Padahal menurut Direktur Eksekutif Imparsial, Poengky Indarti dalam pernyataannya yang diterima Tribunnews.com, Rabu (27/7/2011) bahwa pelibatan unsur-unsur yang bukan dari POLRI adalah ilegal, Menurutnya, hingga kini Pemerintah dan DPR masih belum membuat Undang-Undang Tugas Perbantuan. Bahkan Presiden mengeluarkan Keputusan Presiden (Keppres) yang mengatur pelibatan TNI dalam penanggulangan terorisme. Di sisi lain, UU Teroris juga masih belum mengatur tentang pelibatan TNI dalam menanggulangi terorisme.

"Imparsial menilai keinginan Pemerintah untuk melibatkan TNI dalam menanggulangi terorisme dengan tanpa secara bersamaan menjelaskan secara lebih lanjut dan rinci tentang tugas dan batasan bagi TNI, justru akan memunculkan terjadinya ketidakseimbangan antara kebutuhan untuk menjaga keamanan di satu sisi dengan keharusan untuk melindungi dan menjamin kebebasan sipil di sisi lain," ujarnya.

Mengulang Tragedi Penggulingan Soeharto

Pemerintah ternyata tidak pernah belajar dari sejarah dan mengambil hikmah masa lalu ketika Soeharto dijatuhkan oleh kekuatan rakyat. Pada saat itu adalah puncak dari kejenuhan dimana semua saluran-saluran masyarakat disumbat dan setiap kritik selalu dituduh sebagai subversif. Dan parahnya sekarang bila orang bicara tentang Islam yang berkaitan dengan Tauhid, Shariah dan Jihad adalah teroris, apa bedanya?
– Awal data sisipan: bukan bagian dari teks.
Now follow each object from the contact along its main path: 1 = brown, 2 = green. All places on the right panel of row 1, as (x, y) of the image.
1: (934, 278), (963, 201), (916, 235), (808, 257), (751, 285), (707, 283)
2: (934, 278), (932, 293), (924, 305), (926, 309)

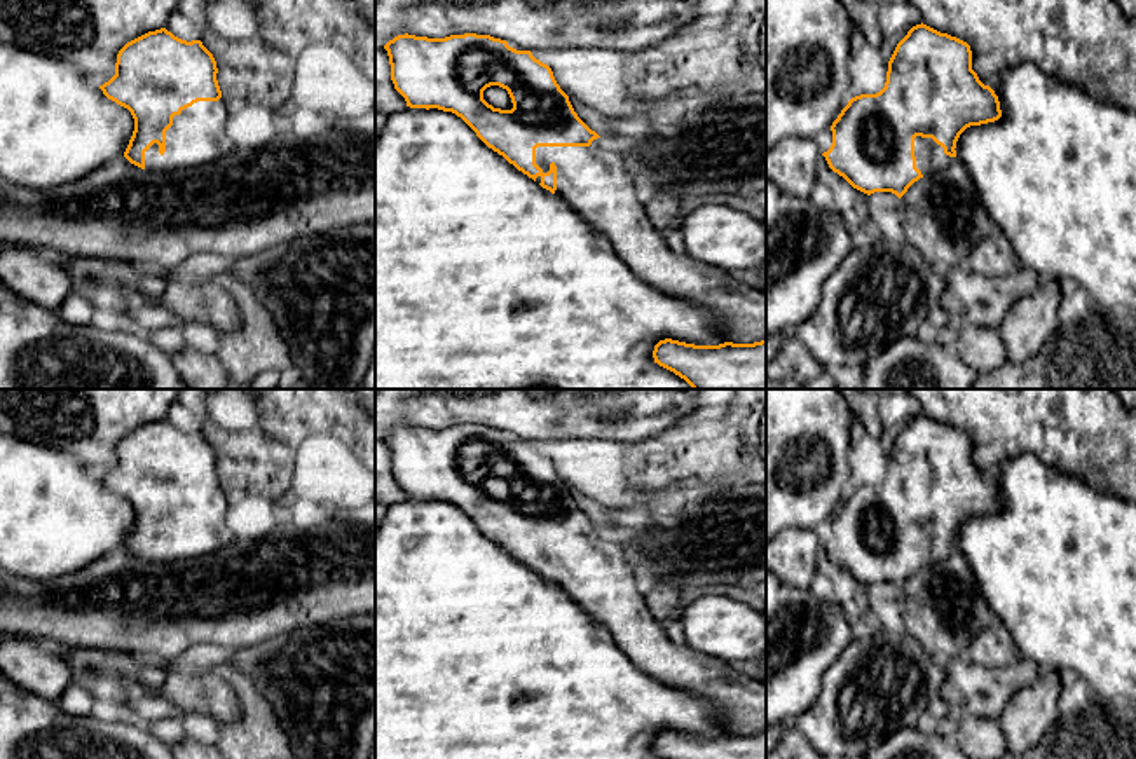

Terulangnya sejarah kelam era Ode baru juga dikhawatirkan oleh beberapa elemen yang melakukan diskusi di Bakoel Coffee, Cikini, Jakarta Pusat dengan thema “RUU Intelijen Ancaman Bagi Demokrasi dan Penegakan HAM". Mugiyanto selaku ketua IKOHI mengatakan, “Intelijen perlu diatur, karena kalau tidak diatur bisa dikhawatirkan akan sama seperti pada rezim orde baru lalu". (www.seruu.com 11/05/2011)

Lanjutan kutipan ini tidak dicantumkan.